Interrogators use all sorts of methods to threaten and bully information or false confessions out of their charges, including humiliation, threats of torture or execution, arrest and harassment of family members, and, for female prisoners, threats of sexual assault. Prisoner 951 by and large shows the IRGC to be far more rational and civilized than members of this extremist Islamist group, listed as a terrorist organization by many Western nations, deserve.
Zaghari-Ratcliffe’s main IRGC interrogator is young, attractive, and well-groomed. He seems almost likeable in contrast to the thug-like characters who typically occupy such positions. In my experience, your average IRGC intelligence officer is more likely to be a balding middle-aged man with a thick beard and a paunch, someone who never misses an opportunity to leer at a passing female inmate, usually while hypocritically thumbing a set of tasbih prayer beads.
Zaghari-Ratcliffe’s solitary confinement cell is dank and grimy but most of the other prison spaces—including the interrogation facilities, judiciary offices, and the women’s ward where Zaghari-Ratcliffe is ultimately transferred—are curiously well-appointed, spotlessly clean, and free from clutter.
The many thousands of prisoners who pass through the walls of Evin know that such places are quite literally falling apart from neglect—scuffed and aging furniture, wild vegetation, smog from Tehran’s infamous air pollution coating every surface in a layer of fine dust. Judges’ offices and even courtrooms themselves are piled high with cardboard files, lever arch folders, and document storage boxes, a physical manifestation of the many thousands of cases left to languish in a seemingly endless backlog as the Iranian regime crams more and more people into its prisons.

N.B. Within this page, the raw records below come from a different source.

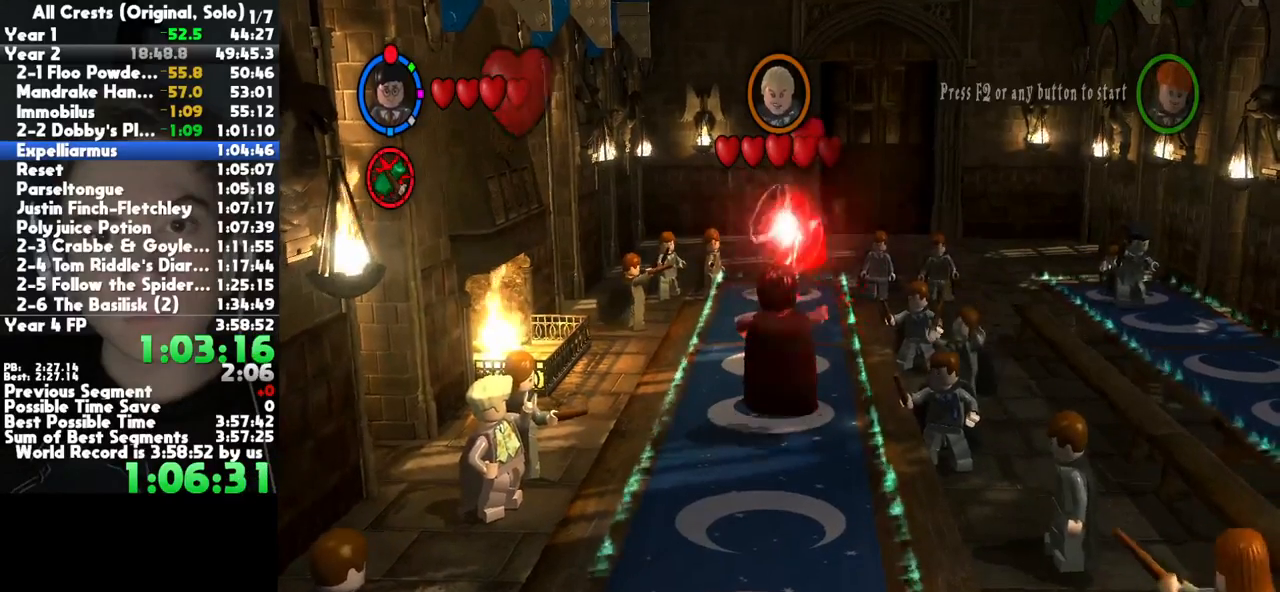
{"buttons": [], "right_stick": "center", "button_events": [[100, "B", "up"], [167, "B", "down"], [283, "B", "up"], [400, "B", "down"], [483, "B", "up"]]}
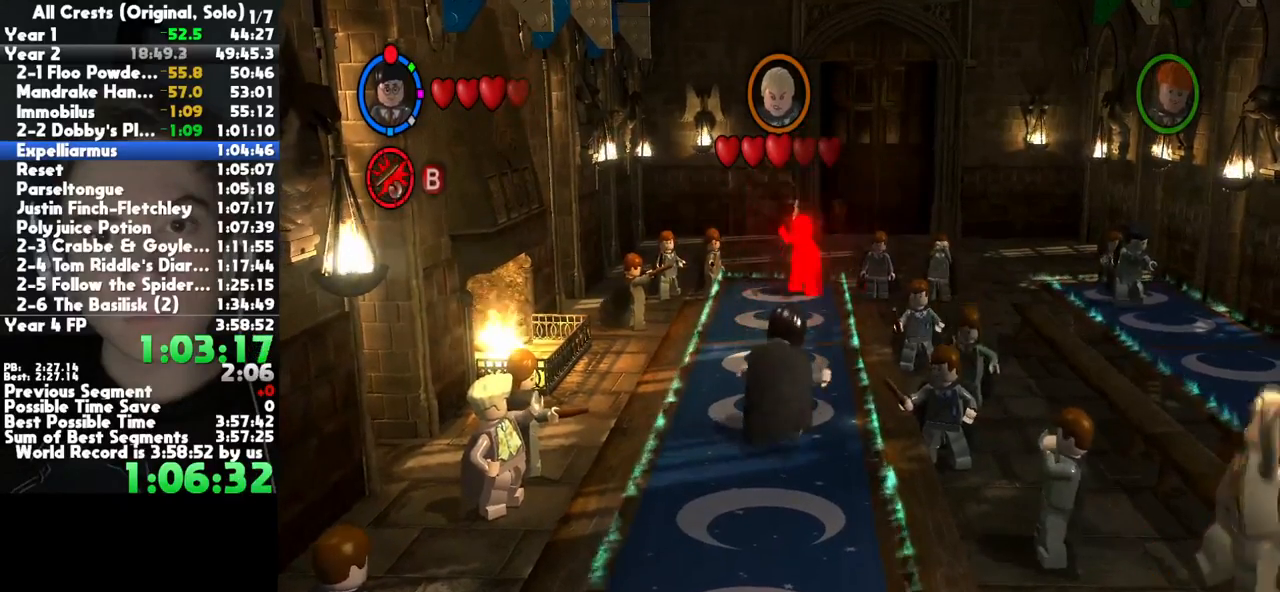
{"buttons": ["B"], "right_stick": "center", "button_events": [[83, "B", "down"], [150, "B", "up"], [233, "B", "down"], [333, "B", "up"], [417, "B", "down"]]}
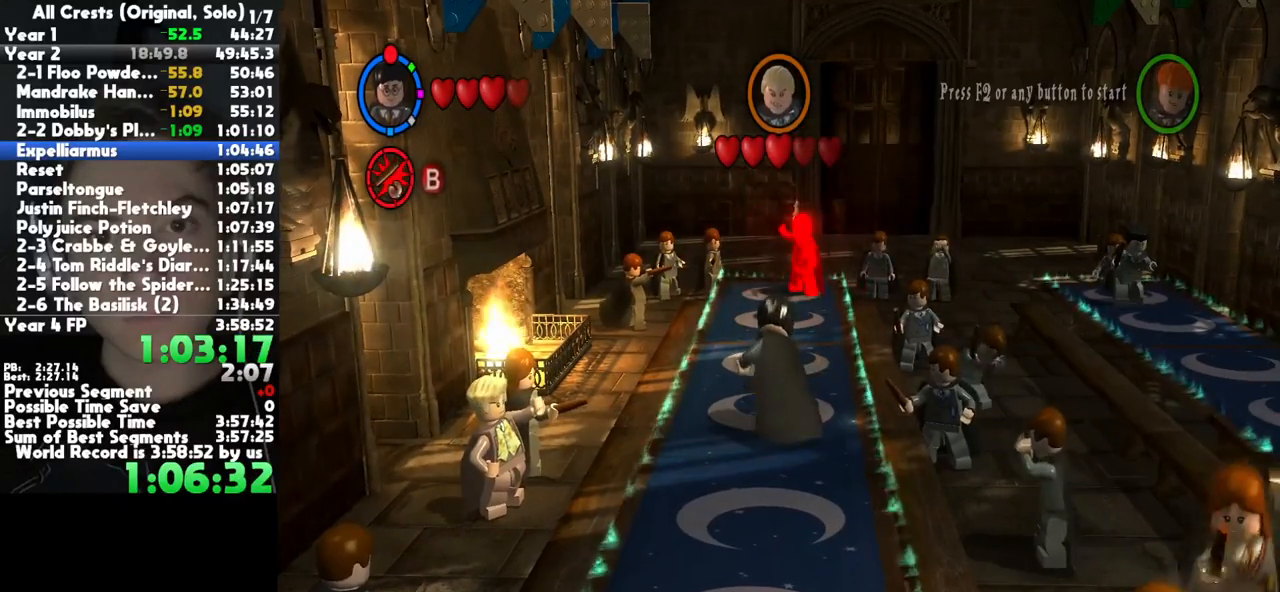
{"buttons": ["B"], "right_stick": "center", "button_events": [[17, "B", "up"], [100, "B", "down"], [200, "B", "up"], [283, "B", "down"], [400, "B", "up"], [483, "B", "down"]]}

Zaghari-Ratcliffe’s pale pink uniform and floral chador are bright, spotless, and well-fitting; in reality, prisoners in the IRGC’s 2A interrogation facility are forced to wear whatever size uniforms the guards have on hand at the time, usually miles too big and worn by so many others that they are often no better than rags.

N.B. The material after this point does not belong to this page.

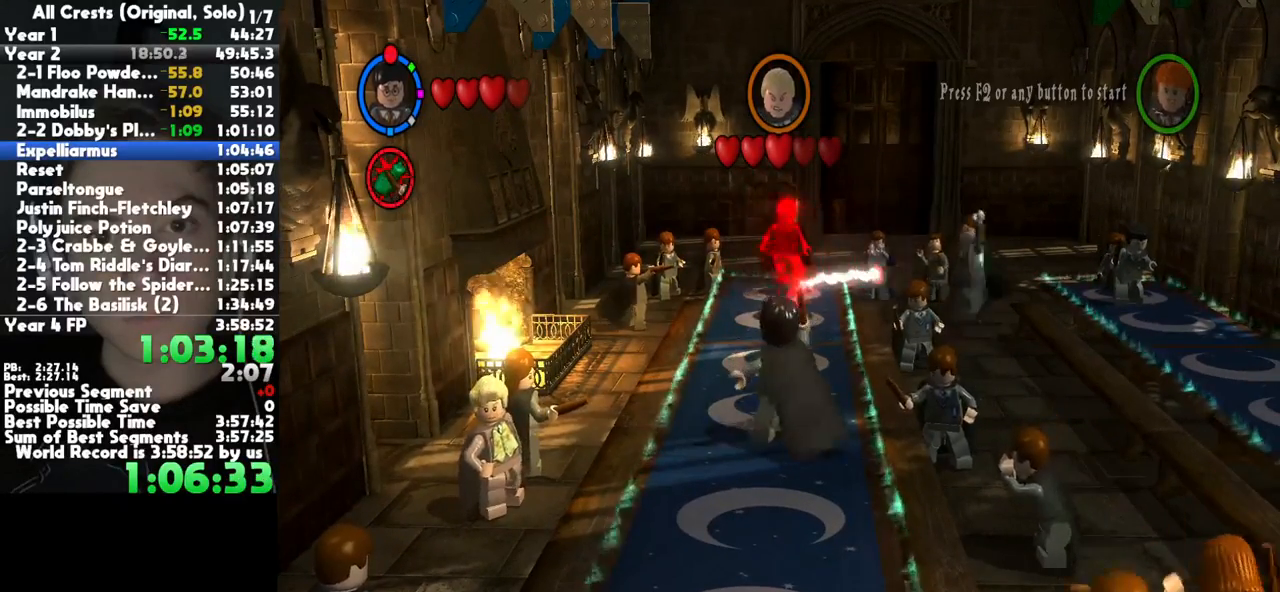
{"buttons": [], "right_stick": "center", "button_events": [[100, "B", "up"], [183, "B", "down"], [300, "B", "up"], [383, "B", "down"], [500, "B", "up"]]}
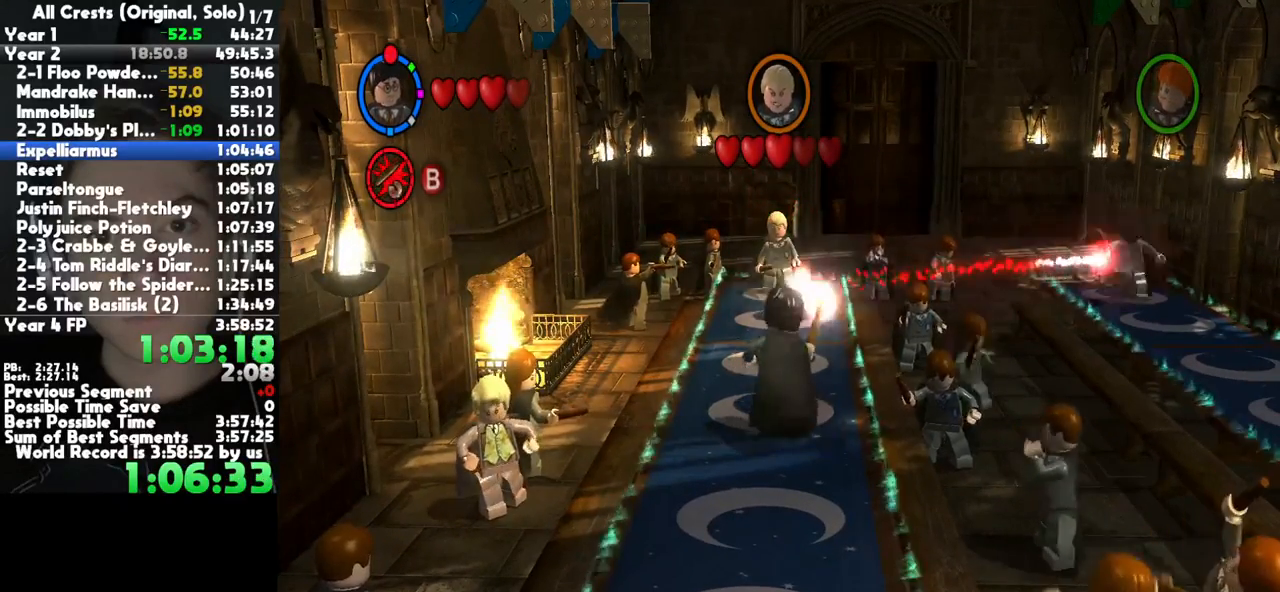
{"buttons": [], "right_stick": "center", "button_events": [[117, "B", "down"], [217, "B", "up"], [333, "B", "down"], [450, "B", "up"]]}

Quibbling over details aside, Prisoner 951 is gripping. It paints a devastating picture of Iran’s practice of hostage diplomacy, wherein innocent citizens are traded like currency, with neither the arresting state, Iran, nor the target country, the United Kingdom, coming across well in the exchange. State hostage-taking is a poorly understood yet growing practice, making this series compulsory viewing for anyone interested in the messy diplomacy of Iran’s relations with Western powers. It is also a kind of love story, of a mother’s love for her child, and a husband’s love for his wife—one which no amount of cruelty, deprivation, or IRGC mind games is able to overcome.